:: Page text ::
**********

The world is too much with us; late and soon,
Getting and spending we lay waste our powers;
Little we see in Nature that is ours;
We have given our hearts away, a sordid boon!
from William Wordsworth’s “The World is Too Much with Us”
Alike Americans, Englanders suffered dehumanizing factories while enjoying the fruits of commercial profit. Because hard-pressed by overlords, hunger and want, England’s reaction to the machine was stronger and earlier than ours. Philosophers, artists, architects, and critics praised the virtue of honest labor, damned the servility of confined employment. At the same time, farmers, the hungry, the desperate and the ambitious flocked to factory jobs. Then, as now, elite aims and common targets face in opposite directions, and this the cause of our missing the mark.

**********

:: Input rows ::

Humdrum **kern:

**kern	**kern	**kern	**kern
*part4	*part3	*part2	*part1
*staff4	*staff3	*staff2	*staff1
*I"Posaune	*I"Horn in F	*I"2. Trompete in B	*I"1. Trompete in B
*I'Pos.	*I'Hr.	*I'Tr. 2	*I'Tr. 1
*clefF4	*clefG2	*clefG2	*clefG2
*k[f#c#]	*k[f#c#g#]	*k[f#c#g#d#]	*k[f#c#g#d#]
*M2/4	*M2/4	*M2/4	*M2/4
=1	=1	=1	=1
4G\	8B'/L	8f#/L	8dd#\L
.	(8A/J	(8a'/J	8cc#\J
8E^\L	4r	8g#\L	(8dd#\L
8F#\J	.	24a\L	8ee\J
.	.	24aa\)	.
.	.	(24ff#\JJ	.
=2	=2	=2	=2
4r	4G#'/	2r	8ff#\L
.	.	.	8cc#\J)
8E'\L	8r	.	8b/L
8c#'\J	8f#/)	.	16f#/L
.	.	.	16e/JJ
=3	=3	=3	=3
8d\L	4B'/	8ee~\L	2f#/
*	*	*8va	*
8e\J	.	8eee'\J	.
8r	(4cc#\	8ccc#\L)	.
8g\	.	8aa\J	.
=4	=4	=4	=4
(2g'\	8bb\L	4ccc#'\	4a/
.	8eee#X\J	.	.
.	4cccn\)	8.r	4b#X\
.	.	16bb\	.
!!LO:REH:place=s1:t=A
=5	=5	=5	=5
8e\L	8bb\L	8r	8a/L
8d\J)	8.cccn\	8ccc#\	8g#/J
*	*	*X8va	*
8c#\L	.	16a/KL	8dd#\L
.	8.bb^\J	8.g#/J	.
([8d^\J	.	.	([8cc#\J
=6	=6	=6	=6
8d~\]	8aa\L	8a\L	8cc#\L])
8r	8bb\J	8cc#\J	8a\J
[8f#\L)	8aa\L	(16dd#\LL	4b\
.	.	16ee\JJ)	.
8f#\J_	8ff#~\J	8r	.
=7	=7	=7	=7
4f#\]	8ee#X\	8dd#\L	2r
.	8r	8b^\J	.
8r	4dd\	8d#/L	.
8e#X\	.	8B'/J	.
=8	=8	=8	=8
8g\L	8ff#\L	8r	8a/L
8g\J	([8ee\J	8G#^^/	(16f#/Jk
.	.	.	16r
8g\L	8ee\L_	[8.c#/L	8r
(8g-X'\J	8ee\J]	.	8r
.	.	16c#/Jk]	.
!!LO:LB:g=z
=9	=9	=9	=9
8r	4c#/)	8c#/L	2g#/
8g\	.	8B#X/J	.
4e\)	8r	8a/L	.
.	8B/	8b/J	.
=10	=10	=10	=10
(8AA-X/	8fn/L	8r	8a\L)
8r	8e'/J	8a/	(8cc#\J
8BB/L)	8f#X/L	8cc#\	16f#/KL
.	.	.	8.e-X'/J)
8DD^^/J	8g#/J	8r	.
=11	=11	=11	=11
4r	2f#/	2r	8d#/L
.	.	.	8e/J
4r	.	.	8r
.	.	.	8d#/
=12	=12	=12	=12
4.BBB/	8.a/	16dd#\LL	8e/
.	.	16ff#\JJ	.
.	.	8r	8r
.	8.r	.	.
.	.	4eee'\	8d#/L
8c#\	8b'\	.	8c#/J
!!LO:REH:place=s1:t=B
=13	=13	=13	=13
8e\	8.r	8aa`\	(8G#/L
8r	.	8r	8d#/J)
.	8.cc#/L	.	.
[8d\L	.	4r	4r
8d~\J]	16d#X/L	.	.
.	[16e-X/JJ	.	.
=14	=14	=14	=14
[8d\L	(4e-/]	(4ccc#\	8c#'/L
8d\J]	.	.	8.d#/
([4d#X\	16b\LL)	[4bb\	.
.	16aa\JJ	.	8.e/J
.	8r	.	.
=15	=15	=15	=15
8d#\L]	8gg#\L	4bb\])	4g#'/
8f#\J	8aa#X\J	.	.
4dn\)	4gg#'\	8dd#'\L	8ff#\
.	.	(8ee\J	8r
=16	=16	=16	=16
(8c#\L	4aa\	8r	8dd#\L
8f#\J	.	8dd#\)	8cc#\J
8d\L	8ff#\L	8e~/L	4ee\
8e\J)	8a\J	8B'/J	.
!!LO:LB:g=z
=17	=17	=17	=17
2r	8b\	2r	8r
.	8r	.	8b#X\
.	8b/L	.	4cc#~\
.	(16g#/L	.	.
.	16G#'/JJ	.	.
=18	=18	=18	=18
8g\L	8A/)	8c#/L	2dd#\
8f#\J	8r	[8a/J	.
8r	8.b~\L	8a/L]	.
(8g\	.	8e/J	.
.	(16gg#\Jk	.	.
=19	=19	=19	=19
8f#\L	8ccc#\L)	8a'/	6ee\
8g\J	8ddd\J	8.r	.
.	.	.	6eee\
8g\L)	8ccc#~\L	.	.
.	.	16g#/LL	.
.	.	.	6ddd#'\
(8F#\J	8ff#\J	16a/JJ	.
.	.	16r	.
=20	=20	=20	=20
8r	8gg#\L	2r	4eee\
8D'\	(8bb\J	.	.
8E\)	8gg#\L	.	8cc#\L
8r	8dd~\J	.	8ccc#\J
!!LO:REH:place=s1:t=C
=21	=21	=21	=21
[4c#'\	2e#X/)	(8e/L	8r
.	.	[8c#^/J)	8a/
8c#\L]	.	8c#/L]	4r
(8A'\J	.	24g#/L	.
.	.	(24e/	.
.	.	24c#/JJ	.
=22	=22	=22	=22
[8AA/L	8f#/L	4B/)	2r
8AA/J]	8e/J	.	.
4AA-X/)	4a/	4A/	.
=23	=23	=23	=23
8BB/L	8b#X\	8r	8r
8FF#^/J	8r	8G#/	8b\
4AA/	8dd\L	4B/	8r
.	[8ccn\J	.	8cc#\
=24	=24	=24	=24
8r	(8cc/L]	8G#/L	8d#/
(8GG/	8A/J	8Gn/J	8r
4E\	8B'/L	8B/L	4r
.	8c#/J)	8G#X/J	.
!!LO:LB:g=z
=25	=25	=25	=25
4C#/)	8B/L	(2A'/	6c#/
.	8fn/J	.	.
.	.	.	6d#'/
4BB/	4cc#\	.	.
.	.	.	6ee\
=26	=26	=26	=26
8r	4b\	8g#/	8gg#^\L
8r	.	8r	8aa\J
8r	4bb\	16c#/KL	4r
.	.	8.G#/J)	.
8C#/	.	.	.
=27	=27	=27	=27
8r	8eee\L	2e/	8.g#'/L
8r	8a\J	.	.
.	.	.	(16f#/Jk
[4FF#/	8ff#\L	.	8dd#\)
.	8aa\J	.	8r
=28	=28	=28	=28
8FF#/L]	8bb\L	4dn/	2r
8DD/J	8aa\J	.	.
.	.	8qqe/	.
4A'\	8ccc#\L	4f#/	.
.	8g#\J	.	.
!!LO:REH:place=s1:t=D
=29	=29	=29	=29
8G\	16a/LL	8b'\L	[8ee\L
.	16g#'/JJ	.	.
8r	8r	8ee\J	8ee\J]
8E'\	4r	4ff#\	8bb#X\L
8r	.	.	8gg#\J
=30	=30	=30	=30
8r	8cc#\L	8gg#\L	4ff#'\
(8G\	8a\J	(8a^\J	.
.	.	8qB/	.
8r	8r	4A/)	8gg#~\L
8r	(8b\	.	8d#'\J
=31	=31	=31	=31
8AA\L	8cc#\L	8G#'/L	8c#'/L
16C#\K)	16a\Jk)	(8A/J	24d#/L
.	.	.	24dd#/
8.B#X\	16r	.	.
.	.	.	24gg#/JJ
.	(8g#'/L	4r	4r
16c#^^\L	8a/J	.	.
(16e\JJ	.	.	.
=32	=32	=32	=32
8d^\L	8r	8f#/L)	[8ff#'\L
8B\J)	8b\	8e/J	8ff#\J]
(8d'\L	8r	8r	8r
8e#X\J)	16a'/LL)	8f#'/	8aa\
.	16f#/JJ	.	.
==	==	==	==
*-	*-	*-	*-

**********

:: Problems to solve ::
A. In the passage on England's reaction to the machine, who does it say praised the virtue of honest labor? List each group it names.
B. Find every line in the records that contains the string "place" and copy each of those lines.

:: Results ::
A. Philosophers, artists, architects, and critics.

B.
!!LO:REH:place=s1:t=A
!!LO:REH:place=s1:t=B
!!LO:REH:place=s1:t=C
!!LO:REH:place=s1:t=D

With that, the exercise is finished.